- **Instructions to follow**:
Repeat precisely the span of lines below that opens with the line containing "12: (700, 388, 0.41)" and closes with the line containing "29: (91, 53, 0.51)", both included.

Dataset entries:
- - -
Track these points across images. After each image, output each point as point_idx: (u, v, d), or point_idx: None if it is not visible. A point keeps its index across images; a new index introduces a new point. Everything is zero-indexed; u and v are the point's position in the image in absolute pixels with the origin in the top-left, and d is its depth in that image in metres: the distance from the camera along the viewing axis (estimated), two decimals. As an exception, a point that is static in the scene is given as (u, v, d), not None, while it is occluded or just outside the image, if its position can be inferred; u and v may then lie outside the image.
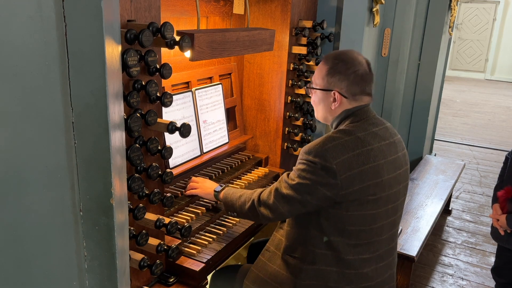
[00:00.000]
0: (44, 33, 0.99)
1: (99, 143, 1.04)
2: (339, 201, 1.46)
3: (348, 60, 1.56)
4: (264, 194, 1.59)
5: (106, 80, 0.98)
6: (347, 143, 1.47)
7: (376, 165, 1.48)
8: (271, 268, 1.66)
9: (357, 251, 1.52)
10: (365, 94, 1.58)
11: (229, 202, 1.71)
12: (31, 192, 1.12)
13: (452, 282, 3.23)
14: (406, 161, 1.63)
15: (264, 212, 1.57)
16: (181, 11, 1.96)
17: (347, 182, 1.44)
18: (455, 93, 10.21)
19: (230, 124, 2.45)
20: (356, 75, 1.55)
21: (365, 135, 1.51)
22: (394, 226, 1.62)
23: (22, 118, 1.06)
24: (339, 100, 1.58)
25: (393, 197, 1.55)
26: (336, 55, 1.61)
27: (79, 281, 1.17)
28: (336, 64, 1.57)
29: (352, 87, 1.56)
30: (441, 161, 4.40)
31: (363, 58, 1.60)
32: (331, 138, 1.49)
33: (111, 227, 1.09)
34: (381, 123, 1.60)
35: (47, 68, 1.01)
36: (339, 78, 1.56)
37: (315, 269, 1.55)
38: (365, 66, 1.58)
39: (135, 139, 1.36)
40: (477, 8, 12.05)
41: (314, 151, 1.47)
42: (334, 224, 1.50)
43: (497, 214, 2.37)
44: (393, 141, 1.59)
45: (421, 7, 3.97)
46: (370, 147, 1.49)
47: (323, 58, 1.64)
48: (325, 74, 1.59)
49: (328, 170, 1.43)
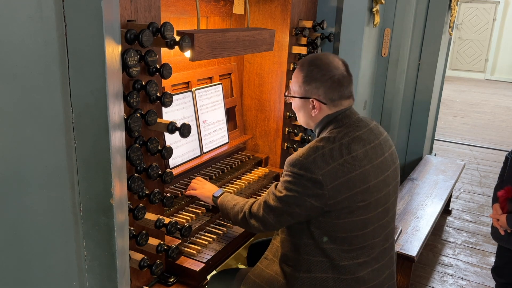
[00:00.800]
0: (44, 33, 0.99)
1: (99, 143, 1.04)
2: (327, 210, 1.45)
3: (323, 66, 1.53)
4: (255, 206, 1.58)
5: (106, 80, 0.98)
6: (331, 151, 1.44)
7: (362, 172, 1.45)
8: (267, 274, 1.66)
9: (351, 256, 1.51)
10: (344, 98, 1.55)
11: (224, 210, 1.72)
12: (31, 192, 1.12)
13: (452, 282, 3.23)
14: (394, 160, 1.61)
15: (255, 224, 1.58)
16: (181, 11, 1.96)
17: (334, 192, 1.42)
18: (455, 93, 10.21)
19: (230, 124, 2.45)
20: (332, 80, 1.51)
21: (349, 140, 1.48)
22: (387, 227, 1.60)
23: (22, 118, 1.06)
24: (318, 107, 1.55)
25: (383, 200, 1.53)
26: (311, 60, 1.57)
27: (79, 281, 1.17)
28: (312, 70, 1.54)
29: (330, 93, 1.52)
30: (441, 161, 4.40)
31: (339, 60, 1.57)
32: (315, 148, 1.46)
33: (111, 227, 1.09)
34: (365, 125, 1.56)
35: (47, 68, 1.01)
36: (315, 85, 1.53)
37: (311, 277, 1.54)
38: (342, 69, 1.54)
39: (135, 139, 1.36)
40: (477, 8, 12.05)
41: (298, 164, 1.44)
42: (326, 232, 1.49)
43: (497, 214, 2.37)
44: (378, 142, 1.56)
45: (421, 7, 3.98)
46: (355, 153, 1.46)
47: (298, 64, 1.61)
48: (302, 82, 1.56)
49: (314, 181, 1.42)
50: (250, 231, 1.70)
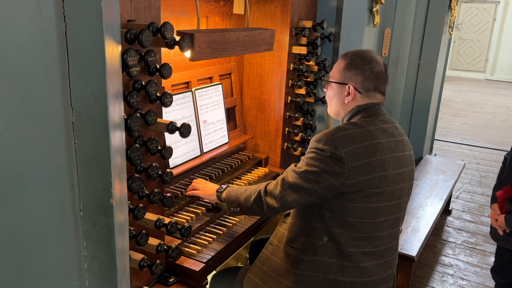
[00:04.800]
0: (44, 33, 0.99)
1: (99, 143, 1.04)
2: (343, 191, 1.49)
3: (366, 57, 1.61)
4: (271, 185, 1.62)
5: (106, 80, 0.98)
6: (356, 134, 1.51)
7: (383, 159, 1.51)
8: (273, 262, 1.68)
9: (358, 244, 1.55)
10: (378, 91, 1.63)
11: (233, 198, 1.72)
12: (31, 192, 1.12)
13: (452, 282, 3.23)
14: (412, 162, 1.66)
15: (270, 202, 1.59)
16: (181, 11, 1.96)
17: (353, 172, 1.46)
18: (455, 93, 10.21)
19: (230, 124, 2.45)
20: (372, 72, 1.59)
21: (375, 129, 1.55)
22: (396, 225, 1.64)
23: (22, 118, 1.06)
24: (353, 94, 1.62)
25: (397, 193, 1.57)
26: (356, 52, 1.66)
27: (79, 281, 1.17)
28: (354, 59, 1.62)
29: (367, 82, 1.60)
30: (441, 161, 4.40)
31: (381, 59, 1.65)
32: (341, 128, 1.53)
33: (111, 227, 1.09)
34: (391, 122, 1.64)
35: (47, 68, 1.01)
36: (355, 72, 1.60)
37: (316, 260, 1.57)
38: (382, 66, 1.63)
39: (135, 139, 1.36)
40: (477, 8, 12.05)
41: (324, 139, 1.50)
42: (337, 215, 1.52)
43: (496, 214, 2.37)
44: (401, 139, 1.62)
45: (421, 7, 3.98)
46: (378, 141, 1.52)
47: (342, 54, 1.69)
48: (343, 68, 1.63)
49: (336, 158, 1.46)
50: (262, 214, 1.68)
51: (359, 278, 1.56)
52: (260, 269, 1.71)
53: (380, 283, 1.62)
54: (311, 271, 1.57)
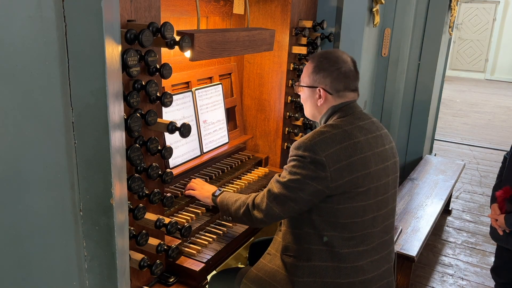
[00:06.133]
0: (44, 33, 0.99)
1: (99, 143, 1.04)
2: (329, 194, 1.49)
3: (332, 58, 1.63)
4: (258, 198, 1.62)
5: (106, 80, 0.99)
6: (334, 136, 1.52)
7: (364, 157, 1.52)
8: (270, 268, 1.68)
9: (351, 244, 1.55)
10: (349, 90, 1.64)
11: (225, 207, 1.73)
12: (31, 192, 1.12)
13: (452, 282, 3.23)
14: (394, 154, 1.67)
15: (258, 215, 1.59)
16: (181, 11, 1.96)
17: (336, 174, 1.47)
18: (455, 93, 10.21)
19: (230, 124, 2.45)
20: (339, 72, 1.61)
21: (352, 128, 1.56)
22: (387, 219, 1.64)
23: (22, 118, 1.06)
24: (324, 96, 1.63)
25: (382, 189, 1.58)
26: (322, 53, 1.68)
27: (79, 281, 1.17)
28: (321, 62, 1.64)
29: (336, 83, 1.61)
30: (441, 161, 4.40)
31: (348, 57, 1.66)
32: (319, 132, 1.54)
33: (111, 227, 1.09)
34: (367, 118, 1.65)
35: (47, 68, 1.01)
36: (323, 75, 1.62)
37: (311, 266, 1.57)
38: (350, 64, 1.64)
39: (135, 139, 1.36)
40: (477, 8, 12.05)
41: (303, 146, 1.51)
42: (327, 219, 1.53)
43: (496, 214, 2.36)
44: (380, 134, 1.63)
45: (421, 7, 3.98)
46: (357, 140, 1.54)
47: (310, 57, 1.71)
48: (311, 71, 1.66)
49: (317, 163, 1.47)
50: (253, 225, 1.71)
51: (356, 277, 1.56)
52: (256, 275, 1.70)
53: (378, 280, 1.62)
54: (307, 277, 1.57)
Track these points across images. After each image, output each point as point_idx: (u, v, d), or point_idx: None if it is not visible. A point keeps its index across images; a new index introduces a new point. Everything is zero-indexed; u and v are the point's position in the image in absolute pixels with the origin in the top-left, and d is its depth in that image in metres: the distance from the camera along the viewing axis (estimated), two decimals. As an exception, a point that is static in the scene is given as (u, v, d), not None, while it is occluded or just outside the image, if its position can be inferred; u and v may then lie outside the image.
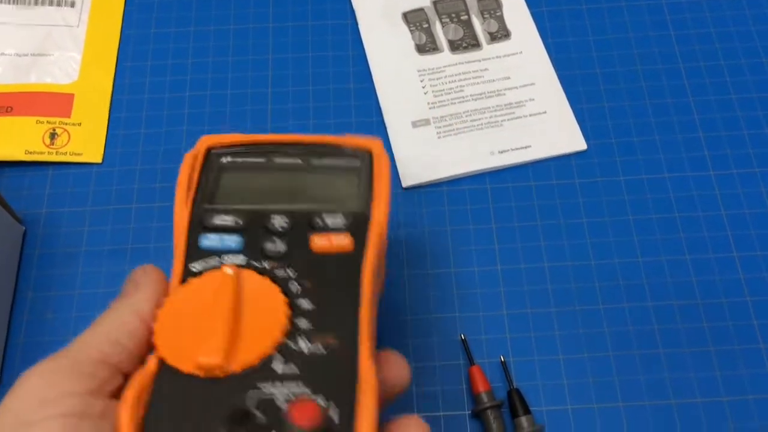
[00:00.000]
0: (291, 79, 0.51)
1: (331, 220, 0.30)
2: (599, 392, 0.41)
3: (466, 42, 0.52)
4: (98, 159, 0.47)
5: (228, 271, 0.28)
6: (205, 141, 0.33)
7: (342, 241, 0.30)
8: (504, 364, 0.41)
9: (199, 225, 0.30)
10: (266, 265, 0.29)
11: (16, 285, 0.44)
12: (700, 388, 0.41)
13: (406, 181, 0.47)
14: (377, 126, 0.49)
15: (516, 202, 0.47)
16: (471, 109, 0.49)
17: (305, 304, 0.28)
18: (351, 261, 0.29)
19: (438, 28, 0.53)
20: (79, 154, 0.47)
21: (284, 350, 0.27)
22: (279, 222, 0.30)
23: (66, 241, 0.45)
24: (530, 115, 0.49)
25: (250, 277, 0.28)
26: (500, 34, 0.52)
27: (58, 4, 0.52)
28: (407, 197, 0.47)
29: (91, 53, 0.51)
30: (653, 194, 0.47)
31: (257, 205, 0.31)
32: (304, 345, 0.27)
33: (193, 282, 0.28)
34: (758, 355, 0.42)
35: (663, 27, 0.52)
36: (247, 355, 0.26)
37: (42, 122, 0.48)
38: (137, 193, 0.47)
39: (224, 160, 0.33)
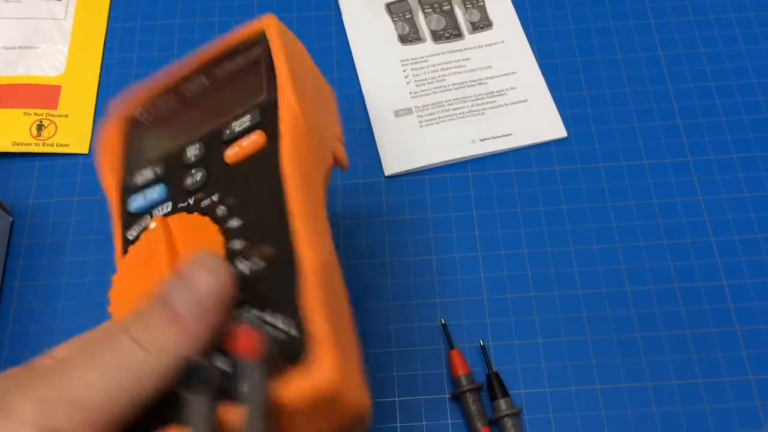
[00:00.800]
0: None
1: (238, 125, 0.29)
2: (577, 375, 0.42)
3: (449, 32, 0.53)
4: (85, 150, 0.48)
5: (152, 225, 0.27)
6: (119, 110, 0.33)
7: (252, 142, 0.28)
8: (483, 348, 0.42)
9: (126, 191, 0.30)
10: (191, 201, 0.28)
11: (4, 275, 0.44)
12: (676, 370, 0.42)
13: (388, 169, 0.48)
14: (360, 115, 0.50)
15: (497, 189, 0.47)
16: (453, 98, 0.50)
17: (234, 222, 0.27)
18: (267, 156, 0.28)
19: (421, 18, 0.53)
20: (65, 145, 0.48)
21: None
22: (192, 152, 0.30)
23: (53, 231, 0.46)
24: (511, 104, 0.50)
25: (181, 220, 0.28)
26: (482, 23, 0.53)
27: (45, -2, 0.53)
28: (389, 185, 0.47)
29: (77, 46, 0.51)
30: (632, 180, 0.47)
31: (173, 145, 0.31)
32: (243, 266, 0.26)
33: (132, 249, 0.27)
34: (734, 338, 0.42)
35: (643, 16, 0.53)
36: None
37: (29, 114, 0.48)
38: (123, 184, 0.47)
39: (139, 117, 0.33)
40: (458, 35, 0.53)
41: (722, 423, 0.40)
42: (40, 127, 0.48)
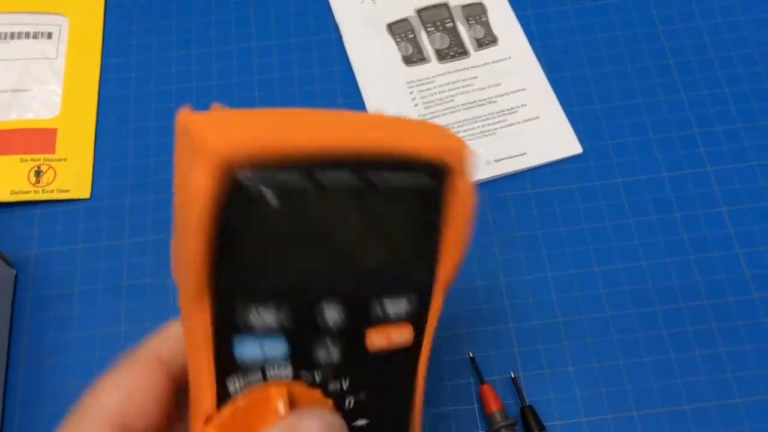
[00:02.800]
0: (277, 99, 0.50)
1: (392, 307, 0.24)
2: (612, 402, 0.40)
3: (453, 50, 0.51)
4: (86, 194, 0.46)
5: (280, 408, 0.22)
6: (218, 152, 0.20)
7: (402, 337, 0.25)
8: (515, 381, 0.41)
9: (228, 321, 0.22)
10: (317, 376, 0.23)
11: (11, 331, 0.43)
12: (714, 391, 0.40)
13: (403, 197, 0.46)
14: (369, 142, 0.48)
15: (515, 211, 0.46)
16: (463, 119, 0.49)
17: (360, 422, 0.24)
18: (408, 359, 0.25)
19: (424, 38, 0.52)
20: (66, 191, 0.46)
21: None
22: (332, 317, 0.23)
23: (58, 282, 0.44)
24: (523, 121, 0.49)
25: (301, 391, 0.23)
26: (487, 39, 0.52)
27: (35, 37, 0.51)
28: (404, 214, 0.46)
29: (72, 85, 0.50)
30: (652, 194, 0.46)
31: (302, 279, 0.23)
32: None
33: (236, 407, 0.22)
34: (769, 354, 0.41)
35: (650, 23, 0.52)
36: None
37: (26, 160, 0.47)
38: (129, 228, 0.46)
39: (264, 190, 0.21)
40: (464, 53, 0.51)
41: (766, 444, 0.39)
42: (38, 173, 0.46)
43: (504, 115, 0.49)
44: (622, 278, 0.44)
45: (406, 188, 0.23)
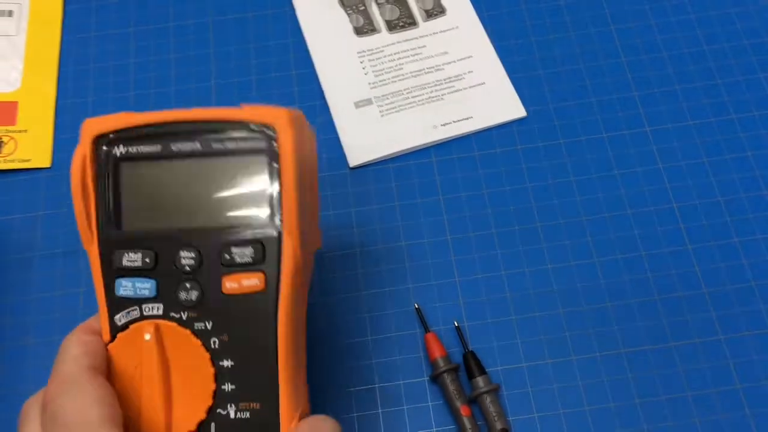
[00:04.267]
0: (234, 72, 0.52)
1: (239, 256, 0.29)
2: (552, 348, 0.42)
3: (403, 21, 0.53)
4: (47, 163, 0.48)
5: (147, 337, 0.29)
6: (90, 128, 0.29)
7: (251, 282, 0.29)
8: (458, 329, 0.42)
9: (111, 266, 0.30)
10: (184, 316, 0.29)
11: (-26, 294, 0.44)
12: (649, 336, 0.42)
13: (353, 161, 0.48)
14: (321, 109, 0.50)
15: (461, 172, 0.48)
16: (411, 86, 0.50)
17: (226, 362, 0.29)
18: (265, 302, 0.29)
19: (374, 9, 0.54)
20: (27, 161, 0.48)
21: (216, 417, 0.29)
22: (187, 260, 0.29)
23: (19, 247, 0.46)
24: (470, 87, 0.50)
25: (173, 331, 0.29)
26: (436, 11, 0.53)
27: (-5, 15, 0.52)
28: (355, 177, 0.48)
29: (32, 60, 0.51)
30: (592, 154, 0.48)
31: (164, 224, 0.30)
32: (231, 410, 0.29)
33: (122, 340, 0.29)
34: (702, 299, 0.43)
35: (593, -8, 0.54)
36: (186, 423, 0.29)
37: (-13, 132, 0.48)
38: (88, 194, 0.47)
39: (117, 152, 0.30)
40: (413, 24, 0.53)
41: (695, 383, 0.41)
42: (-1, 144, 0.48)
43: (451, 81, 0.51)
44: (562, 233, 0.46)
45: (241, 150, 0.29)
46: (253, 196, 0.29)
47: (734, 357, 0.42)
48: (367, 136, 0.49)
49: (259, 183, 0.29)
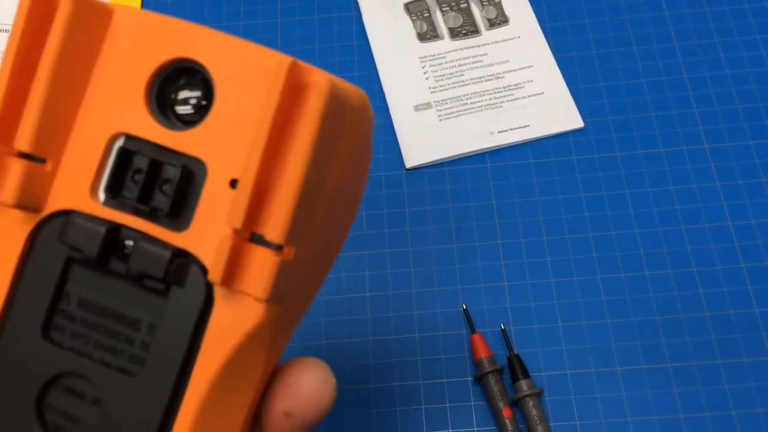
- - -
- **Written solution**:
12: (700, 388, 0.41)
13: (406, 181, 0.47)
14: (377, 126, 0.49)
15: (516, 202, 0.47)
16: (471, 109, 0.49)
17: (305, 304, 0.28)
18: (351, 261, 0.29)
19: (438, 28, 0.53)
20: (79, 154, 0.47)
21: (284, 350, 0.27)
22: (279, 222, 0.30)
23: (66, 241, 0.45)
24: (530, 115, 0.49)
25: (250, 277, 0.28)
26: (500, 34, 0.52)
27: (58, 4, 0.52)
28: (407, 197, 0.47)
29: (91, 53, 0.51)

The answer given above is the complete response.